[DATA SUPPLIED]
□ □ □ □ □

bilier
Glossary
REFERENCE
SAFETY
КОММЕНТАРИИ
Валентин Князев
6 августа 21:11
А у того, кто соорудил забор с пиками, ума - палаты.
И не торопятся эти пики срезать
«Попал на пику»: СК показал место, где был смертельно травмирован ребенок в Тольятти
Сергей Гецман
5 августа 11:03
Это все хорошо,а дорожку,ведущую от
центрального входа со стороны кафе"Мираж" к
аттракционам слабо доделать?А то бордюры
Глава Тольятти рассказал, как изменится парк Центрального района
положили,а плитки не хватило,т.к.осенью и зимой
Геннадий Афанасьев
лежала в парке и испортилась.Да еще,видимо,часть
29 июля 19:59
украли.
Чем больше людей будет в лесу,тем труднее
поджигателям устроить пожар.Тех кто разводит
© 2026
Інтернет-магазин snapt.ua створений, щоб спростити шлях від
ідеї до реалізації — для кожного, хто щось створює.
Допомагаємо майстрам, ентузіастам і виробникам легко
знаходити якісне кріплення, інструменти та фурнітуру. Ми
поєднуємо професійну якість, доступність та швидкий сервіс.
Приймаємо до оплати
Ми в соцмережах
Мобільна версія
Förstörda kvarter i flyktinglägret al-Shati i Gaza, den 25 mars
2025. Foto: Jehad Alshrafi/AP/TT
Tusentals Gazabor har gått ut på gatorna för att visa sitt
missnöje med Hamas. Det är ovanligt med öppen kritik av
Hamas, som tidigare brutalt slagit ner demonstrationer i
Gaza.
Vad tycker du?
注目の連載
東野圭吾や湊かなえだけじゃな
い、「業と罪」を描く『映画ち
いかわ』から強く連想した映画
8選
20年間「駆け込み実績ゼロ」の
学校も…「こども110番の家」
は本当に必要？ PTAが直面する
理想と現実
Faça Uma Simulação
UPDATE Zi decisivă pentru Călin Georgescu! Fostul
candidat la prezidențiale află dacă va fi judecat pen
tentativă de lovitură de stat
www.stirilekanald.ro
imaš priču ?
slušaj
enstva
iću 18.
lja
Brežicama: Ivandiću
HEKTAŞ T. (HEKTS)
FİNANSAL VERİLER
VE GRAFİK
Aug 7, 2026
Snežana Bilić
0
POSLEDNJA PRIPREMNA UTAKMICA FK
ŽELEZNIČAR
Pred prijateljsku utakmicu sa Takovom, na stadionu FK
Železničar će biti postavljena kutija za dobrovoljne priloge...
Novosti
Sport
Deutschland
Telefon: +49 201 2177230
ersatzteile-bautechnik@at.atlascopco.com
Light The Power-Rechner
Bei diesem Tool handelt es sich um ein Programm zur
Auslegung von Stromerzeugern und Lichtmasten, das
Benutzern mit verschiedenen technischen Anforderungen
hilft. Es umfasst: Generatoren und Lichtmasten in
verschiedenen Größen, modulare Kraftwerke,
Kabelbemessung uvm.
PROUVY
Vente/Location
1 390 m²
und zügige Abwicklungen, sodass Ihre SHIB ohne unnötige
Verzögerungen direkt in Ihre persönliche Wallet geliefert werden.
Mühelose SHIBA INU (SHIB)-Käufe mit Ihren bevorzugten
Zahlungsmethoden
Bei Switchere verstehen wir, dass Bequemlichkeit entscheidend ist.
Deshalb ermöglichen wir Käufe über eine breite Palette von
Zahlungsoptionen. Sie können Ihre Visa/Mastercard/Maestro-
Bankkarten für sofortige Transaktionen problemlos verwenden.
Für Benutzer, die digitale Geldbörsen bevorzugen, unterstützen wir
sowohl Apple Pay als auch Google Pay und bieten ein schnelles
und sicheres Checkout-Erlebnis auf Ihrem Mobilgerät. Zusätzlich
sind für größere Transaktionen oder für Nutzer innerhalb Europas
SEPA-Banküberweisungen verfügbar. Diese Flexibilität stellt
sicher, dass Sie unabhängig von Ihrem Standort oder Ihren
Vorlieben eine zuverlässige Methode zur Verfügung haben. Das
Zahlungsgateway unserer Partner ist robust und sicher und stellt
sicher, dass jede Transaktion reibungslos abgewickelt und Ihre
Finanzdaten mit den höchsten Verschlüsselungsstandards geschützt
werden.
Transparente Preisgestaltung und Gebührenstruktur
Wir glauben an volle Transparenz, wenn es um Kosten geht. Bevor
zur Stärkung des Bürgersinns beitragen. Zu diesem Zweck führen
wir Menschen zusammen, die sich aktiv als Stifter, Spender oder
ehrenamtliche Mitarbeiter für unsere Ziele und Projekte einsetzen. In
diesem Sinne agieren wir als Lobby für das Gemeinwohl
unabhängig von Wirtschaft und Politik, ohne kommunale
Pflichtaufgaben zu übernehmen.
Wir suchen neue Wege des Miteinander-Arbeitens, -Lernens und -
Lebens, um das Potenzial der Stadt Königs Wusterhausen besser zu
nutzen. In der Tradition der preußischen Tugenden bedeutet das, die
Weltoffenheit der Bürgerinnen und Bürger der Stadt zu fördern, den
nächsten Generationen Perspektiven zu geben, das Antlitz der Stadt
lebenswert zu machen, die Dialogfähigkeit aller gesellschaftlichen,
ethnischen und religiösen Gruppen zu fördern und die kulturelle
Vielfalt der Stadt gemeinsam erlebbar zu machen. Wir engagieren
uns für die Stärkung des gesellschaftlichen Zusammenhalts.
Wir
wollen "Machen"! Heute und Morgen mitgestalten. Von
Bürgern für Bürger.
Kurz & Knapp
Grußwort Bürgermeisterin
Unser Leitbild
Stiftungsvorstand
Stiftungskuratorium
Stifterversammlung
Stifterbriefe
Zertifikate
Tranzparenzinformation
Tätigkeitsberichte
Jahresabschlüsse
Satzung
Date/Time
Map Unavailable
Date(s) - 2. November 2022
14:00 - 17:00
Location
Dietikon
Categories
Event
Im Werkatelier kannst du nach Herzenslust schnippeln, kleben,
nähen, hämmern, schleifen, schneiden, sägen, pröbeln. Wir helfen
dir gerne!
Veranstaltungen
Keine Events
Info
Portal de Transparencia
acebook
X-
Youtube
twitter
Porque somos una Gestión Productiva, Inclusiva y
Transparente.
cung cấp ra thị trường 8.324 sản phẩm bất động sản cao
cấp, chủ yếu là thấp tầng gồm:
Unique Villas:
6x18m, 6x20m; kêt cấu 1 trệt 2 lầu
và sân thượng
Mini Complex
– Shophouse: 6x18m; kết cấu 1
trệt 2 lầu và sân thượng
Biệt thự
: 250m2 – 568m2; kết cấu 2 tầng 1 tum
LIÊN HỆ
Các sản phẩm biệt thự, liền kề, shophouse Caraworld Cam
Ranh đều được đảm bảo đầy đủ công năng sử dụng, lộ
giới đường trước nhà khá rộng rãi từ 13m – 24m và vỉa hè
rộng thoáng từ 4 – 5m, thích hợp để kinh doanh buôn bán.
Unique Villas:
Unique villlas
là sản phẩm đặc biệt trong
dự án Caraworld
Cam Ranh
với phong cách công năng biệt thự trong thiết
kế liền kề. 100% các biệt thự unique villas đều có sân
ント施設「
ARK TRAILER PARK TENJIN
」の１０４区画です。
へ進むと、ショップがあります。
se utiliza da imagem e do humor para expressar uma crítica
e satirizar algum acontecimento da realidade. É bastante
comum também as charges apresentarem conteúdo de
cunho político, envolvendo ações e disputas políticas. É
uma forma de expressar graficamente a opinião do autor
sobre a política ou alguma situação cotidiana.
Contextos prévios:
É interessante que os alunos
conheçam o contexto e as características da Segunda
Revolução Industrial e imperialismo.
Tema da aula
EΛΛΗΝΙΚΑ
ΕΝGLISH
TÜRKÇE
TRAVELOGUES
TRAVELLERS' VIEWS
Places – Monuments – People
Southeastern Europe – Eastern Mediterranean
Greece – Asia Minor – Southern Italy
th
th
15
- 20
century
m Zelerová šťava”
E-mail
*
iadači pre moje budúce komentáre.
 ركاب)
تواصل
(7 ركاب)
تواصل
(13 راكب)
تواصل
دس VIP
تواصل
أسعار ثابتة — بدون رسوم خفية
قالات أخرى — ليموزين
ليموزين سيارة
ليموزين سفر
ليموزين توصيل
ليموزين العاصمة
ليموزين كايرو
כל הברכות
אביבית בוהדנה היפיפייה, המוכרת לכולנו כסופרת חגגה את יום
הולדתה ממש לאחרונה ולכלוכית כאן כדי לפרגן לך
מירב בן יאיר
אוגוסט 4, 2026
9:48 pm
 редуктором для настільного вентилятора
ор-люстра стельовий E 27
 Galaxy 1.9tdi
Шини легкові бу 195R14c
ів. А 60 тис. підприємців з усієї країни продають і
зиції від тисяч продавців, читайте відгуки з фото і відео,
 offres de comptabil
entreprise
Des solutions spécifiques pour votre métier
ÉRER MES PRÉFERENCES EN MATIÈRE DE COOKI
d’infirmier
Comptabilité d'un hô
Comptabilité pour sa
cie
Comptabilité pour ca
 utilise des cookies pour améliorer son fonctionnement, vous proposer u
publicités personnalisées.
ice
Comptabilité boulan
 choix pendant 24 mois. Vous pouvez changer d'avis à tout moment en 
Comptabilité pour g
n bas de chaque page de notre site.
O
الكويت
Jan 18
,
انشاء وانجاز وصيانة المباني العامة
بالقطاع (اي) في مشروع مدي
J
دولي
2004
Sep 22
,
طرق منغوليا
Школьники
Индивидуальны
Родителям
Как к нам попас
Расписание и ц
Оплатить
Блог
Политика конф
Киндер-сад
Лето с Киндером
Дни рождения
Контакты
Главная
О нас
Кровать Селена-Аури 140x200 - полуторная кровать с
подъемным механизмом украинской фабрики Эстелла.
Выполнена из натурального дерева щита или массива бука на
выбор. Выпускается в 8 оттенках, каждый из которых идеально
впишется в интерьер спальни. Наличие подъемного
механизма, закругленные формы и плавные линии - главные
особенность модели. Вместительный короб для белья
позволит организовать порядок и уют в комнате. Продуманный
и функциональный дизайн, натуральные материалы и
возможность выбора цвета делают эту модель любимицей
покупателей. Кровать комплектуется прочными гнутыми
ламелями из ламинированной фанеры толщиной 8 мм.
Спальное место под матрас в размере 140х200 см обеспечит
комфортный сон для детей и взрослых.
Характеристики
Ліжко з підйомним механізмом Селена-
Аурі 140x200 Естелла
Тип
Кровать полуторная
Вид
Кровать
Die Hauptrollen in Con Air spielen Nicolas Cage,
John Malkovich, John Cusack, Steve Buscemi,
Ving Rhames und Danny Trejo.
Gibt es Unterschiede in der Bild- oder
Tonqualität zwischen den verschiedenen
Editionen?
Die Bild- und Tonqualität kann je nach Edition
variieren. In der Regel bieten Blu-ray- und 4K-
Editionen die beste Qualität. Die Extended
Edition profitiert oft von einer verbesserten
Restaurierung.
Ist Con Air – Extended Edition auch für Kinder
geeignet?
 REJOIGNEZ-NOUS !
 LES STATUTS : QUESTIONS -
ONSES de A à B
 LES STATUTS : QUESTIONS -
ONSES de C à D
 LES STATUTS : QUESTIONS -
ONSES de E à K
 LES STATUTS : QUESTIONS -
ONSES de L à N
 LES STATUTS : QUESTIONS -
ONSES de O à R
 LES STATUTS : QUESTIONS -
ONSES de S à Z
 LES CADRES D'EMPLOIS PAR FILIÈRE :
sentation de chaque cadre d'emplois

□ □ □ □ □

[ABOUT THIS TASK] Your answer must consist of every line in the listing that contains "verschiedenen".

[ANSWER SECTION]
Benutzern mit verschiedenen technischen Anforderungen
verschiedenen Größen, modulare Kraftwerke,
Tonqualität zwischen den verschiedenen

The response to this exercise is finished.